Of course, you are right, and IM looking at my student loan discharge stmt to see, for certain, if those are all sc.  Of course we know social security decisions are that way..if social security awards on sc conditions only, then its a done deal.  

The board specifically limited consideration of TDIU to prior to March 2006, and I say that is a failure to consider all the evidence.  They posit that I cant get TDIU and 100% simultaneously.  While that may be true, its also true that doctors statements AFTER 2006 can/do apply to conditions prior to 2006.  In other words a doc can opine retroactively that a condition occurred before then, so I think this limitiation is a post hoc rationalization for a denial...that they would have to consider evidence also after 2006 that applies eariler.   There is no good reason for the board to "decide" to limit my benefits to prior to 2006, without at least explaining why they did so for appealate review.  

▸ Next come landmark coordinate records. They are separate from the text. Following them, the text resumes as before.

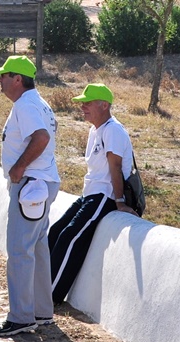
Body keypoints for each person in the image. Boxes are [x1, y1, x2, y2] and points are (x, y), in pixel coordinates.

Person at [0, 56, 61, 337]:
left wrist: (19, 167)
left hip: (31, 185)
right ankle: (42, 311)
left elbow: (41, 138)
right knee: (38, 249)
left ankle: (21, 317)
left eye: (4, 75)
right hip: (42, 183)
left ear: (18, 79)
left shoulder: (26, 104)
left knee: (20, 250)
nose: (0, 80)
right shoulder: (38, 102)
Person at [49, 84, 136, 304]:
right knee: (56, 231)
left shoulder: (113, 130)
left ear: (104, 105)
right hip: (90, 194)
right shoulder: (95, 129)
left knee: (70, 236)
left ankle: (51, 296)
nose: (83, 107)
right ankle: (41, 287)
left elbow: (115, 168)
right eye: (82, 103)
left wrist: (119, 201)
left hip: (104, 196)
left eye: (88, 103)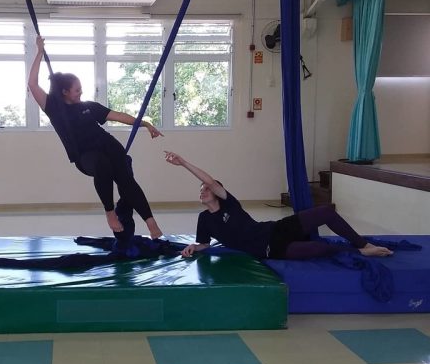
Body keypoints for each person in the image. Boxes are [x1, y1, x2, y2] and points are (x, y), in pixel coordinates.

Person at [28, 35, 164, 238]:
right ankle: (110, 213)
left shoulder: (89, 107)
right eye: (77, 90)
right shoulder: (54, 108)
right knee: (103, 166)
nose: (80, 93)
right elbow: (32, 84)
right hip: (85, 156)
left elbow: (118, 116)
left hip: (108, 145)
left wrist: (144, 123)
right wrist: (39, 52)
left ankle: (151, 221)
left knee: (126, 180)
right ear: (64, 92)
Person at [163, 151, 393, 259]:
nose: (203, 191)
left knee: (325, 212)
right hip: (268, 250)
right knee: (317, 249)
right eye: (201, 190)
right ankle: (359, 251)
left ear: (216, 194)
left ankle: (365, 244)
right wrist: (193, 247)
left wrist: (183, 163)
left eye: (206, 189)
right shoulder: (204, 219)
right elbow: (204, 244)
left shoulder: (229, 204)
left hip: (275, 229)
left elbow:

This limitiation conflicts with the Boards duty to consider ALL the evidence, when they specifilly rejected anything after 2006.  

If the board would have stated something like there was no evidence after 2006 that demonstrates entitlement to Tdiu before 2006, they could have gotten away with it, but not giving a reasons and bases almost always effects a remand.   Im not looking for (another) remand, of course, I am looking for a reversal.  I need to argue why a reversal is indicated, because still another remand is just a round trip ticket to the hamster roller coaster.